Géographie, faune et flore
Située à l'extrémité nord-est de l'Afrique et sur la péninsule du Sinaï, l'Egypte est un vaste quadrilatère de 1 000 km de long sur 1 200 km de large, bordé par la Libye, le Soudan et Israël. Mais le pays le plus peuplé d'Afrique après le Nigeria ne profite que de quelque 4 % de son territoire : l'étroite bande de la vallée du Nil, qui s'élargit en triangle à partir du Caire pour former le delta.
Hors du plus long fleuve du monde, hors de ses eaux nourricières, point de salut : ce ne sont que déserts, dunes, roches et montagnes arides. Le sable vient se perdre en pente douce sur les rives de la Méditerranée. Il dévale les pentes abruptes des montagnes du Sinaï jusqu'à la mer Rouge. Les politiques de bonification des terres et les constructions de villes nouvelles ne réussissent guère à rendre le désert plus hospitalier...

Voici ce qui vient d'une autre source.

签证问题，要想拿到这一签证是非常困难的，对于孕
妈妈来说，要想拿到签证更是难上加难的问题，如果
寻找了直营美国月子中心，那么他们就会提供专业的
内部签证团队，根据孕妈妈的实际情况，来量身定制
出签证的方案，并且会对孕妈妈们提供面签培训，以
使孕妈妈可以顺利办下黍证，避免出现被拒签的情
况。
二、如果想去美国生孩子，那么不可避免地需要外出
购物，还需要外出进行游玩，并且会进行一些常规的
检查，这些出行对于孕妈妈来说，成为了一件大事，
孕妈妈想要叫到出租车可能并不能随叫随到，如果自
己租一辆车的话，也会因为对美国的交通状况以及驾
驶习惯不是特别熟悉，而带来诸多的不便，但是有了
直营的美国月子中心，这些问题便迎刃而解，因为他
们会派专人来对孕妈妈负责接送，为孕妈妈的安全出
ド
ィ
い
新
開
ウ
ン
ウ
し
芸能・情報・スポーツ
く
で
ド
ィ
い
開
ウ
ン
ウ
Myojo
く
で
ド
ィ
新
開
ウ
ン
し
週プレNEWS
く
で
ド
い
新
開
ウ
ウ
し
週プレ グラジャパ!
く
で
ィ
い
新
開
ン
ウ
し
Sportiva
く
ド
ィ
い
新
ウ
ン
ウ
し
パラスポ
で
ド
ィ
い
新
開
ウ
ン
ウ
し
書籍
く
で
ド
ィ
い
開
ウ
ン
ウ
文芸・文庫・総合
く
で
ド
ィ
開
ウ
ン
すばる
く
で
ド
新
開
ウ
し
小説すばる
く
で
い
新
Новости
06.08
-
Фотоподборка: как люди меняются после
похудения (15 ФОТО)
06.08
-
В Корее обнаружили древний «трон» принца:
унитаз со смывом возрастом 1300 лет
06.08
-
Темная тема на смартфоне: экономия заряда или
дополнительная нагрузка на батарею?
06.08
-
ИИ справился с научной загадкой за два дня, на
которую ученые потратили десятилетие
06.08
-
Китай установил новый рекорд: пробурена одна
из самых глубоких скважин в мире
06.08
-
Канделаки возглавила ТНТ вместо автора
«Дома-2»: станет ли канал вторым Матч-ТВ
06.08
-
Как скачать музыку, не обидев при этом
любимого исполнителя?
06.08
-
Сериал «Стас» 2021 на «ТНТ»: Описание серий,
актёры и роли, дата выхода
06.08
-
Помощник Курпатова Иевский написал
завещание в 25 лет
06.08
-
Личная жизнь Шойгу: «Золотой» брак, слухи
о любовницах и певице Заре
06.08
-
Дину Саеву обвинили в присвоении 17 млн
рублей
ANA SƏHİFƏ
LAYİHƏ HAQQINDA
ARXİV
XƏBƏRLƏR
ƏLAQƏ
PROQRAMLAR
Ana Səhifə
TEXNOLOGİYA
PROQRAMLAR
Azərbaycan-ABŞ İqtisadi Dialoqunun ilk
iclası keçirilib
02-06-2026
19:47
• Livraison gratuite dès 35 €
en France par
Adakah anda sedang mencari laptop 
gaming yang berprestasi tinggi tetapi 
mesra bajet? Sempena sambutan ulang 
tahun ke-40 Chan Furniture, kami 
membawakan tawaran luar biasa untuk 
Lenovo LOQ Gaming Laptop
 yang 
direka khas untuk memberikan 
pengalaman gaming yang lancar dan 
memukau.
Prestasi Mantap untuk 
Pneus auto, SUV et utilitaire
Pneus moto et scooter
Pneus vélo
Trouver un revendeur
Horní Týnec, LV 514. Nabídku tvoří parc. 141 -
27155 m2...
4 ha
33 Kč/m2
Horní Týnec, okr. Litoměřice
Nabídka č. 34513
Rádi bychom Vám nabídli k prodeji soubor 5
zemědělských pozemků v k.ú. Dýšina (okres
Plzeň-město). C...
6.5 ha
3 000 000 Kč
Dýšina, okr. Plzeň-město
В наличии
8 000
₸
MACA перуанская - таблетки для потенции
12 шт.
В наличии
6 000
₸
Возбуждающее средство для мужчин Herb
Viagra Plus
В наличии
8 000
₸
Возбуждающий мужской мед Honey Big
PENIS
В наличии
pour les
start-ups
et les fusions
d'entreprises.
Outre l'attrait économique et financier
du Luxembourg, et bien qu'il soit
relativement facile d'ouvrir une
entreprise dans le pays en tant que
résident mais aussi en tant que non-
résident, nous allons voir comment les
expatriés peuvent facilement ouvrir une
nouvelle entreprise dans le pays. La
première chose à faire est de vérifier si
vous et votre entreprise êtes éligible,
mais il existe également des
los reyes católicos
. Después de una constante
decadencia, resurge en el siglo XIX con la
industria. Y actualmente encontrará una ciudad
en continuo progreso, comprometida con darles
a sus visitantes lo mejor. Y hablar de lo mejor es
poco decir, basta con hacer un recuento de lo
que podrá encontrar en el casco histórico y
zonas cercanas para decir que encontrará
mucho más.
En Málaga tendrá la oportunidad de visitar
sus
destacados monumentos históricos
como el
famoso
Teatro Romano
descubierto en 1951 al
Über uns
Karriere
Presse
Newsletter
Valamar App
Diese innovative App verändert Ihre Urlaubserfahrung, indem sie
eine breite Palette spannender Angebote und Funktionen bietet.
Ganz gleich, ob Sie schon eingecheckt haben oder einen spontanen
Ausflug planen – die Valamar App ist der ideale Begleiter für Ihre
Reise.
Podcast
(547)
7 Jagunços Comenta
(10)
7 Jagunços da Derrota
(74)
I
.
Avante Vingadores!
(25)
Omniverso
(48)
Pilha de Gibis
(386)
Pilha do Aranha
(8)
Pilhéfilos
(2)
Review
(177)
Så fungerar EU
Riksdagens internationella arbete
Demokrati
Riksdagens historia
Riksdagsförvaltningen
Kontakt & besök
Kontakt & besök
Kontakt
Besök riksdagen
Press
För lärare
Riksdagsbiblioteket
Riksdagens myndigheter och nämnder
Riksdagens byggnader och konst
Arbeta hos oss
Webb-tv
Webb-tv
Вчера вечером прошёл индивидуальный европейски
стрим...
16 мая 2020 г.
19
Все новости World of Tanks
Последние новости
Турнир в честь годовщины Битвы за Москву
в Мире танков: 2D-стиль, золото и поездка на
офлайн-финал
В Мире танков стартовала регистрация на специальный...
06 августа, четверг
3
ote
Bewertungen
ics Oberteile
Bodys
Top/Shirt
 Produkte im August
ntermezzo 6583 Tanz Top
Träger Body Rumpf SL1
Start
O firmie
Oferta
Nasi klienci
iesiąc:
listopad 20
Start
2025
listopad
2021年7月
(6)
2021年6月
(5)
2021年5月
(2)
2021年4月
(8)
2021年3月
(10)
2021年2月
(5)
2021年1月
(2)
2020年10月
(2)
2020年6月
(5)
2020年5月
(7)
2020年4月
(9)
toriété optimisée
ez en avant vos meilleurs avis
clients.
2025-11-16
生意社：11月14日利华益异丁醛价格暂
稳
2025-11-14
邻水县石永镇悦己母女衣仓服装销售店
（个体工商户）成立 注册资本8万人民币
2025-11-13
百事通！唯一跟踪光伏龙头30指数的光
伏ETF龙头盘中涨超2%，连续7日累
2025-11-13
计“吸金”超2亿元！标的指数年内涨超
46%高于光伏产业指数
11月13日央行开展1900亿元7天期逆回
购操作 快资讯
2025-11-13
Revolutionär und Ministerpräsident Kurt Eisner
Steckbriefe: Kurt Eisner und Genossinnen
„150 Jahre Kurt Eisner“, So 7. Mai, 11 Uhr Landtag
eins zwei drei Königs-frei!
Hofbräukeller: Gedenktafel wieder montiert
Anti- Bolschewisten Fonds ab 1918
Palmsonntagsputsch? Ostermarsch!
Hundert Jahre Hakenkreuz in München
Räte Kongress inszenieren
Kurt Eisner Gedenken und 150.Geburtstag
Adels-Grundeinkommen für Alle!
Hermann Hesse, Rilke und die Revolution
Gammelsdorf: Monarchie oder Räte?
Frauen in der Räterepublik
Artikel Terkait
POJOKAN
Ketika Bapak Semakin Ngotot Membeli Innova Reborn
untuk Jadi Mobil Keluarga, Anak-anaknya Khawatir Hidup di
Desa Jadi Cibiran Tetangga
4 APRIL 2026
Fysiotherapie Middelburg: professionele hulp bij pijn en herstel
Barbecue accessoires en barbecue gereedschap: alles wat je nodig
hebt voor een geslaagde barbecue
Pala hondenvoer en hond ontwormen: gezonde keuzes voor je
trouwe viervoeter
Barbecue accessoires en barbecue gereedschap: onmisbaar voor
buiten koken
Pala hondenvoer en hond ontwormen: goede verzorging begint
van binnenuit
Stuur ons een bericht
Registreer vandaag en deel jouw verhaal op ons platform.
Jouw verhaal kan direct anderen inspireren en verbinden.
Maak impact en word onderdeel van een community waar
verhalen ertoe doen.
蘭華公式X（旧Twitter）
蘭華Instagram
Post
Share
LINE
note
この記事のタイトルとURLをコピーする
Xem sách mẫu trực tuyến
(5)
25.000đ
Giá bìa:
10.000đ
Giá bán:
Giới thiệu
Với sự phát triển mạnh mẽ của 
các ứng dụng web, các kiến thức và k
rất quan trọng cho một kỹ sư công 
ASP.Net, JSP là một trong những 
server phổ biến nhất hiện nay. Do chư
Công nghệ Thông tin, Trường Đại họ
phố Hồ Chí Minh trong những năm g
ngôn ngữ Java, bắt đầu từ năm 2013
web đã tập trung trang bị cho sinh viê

Le Nil, lui, termine ici sa course commencée au coeur des grands lacs équatoriens et des montagnes éthiopiennes. Jusqu'à la construction du barrage d'Assouan, en 1963, il montrait chaque année sa puissance en inondant les rives et sa bonté en y déposant le limon qui fit de la vallée du Nil la terre la plus fertile du monde. Aujourd'hui dompté, il prend sa revanche : la terre s'appauvrit et réclame chaque année plus de fertilisants. Lions, hyènes, hippopotames et crocodiles de l'Antiquité, lotus et papyrus ont disparu. Faune et flore sont domestiquées, tout entières dévouées à la survie de l'homme. Le chameau, bête de somme incomparable de résistance, à la viande comestible, l'âne solide, la vache et le cheval : voilà les rois des bords de Nil. La canne à sucre, le trèfle, le blé et l'orge, le riz et le coton : voilà ce que, jour après jour, les fellahs (paysans) cultivent, la bêche à la main. Le palmier dattier est omniprésent, et les arbres fruitiers donnent à l'Egypte un goût de paradis et aux rives du Nil, une douceur inégalée.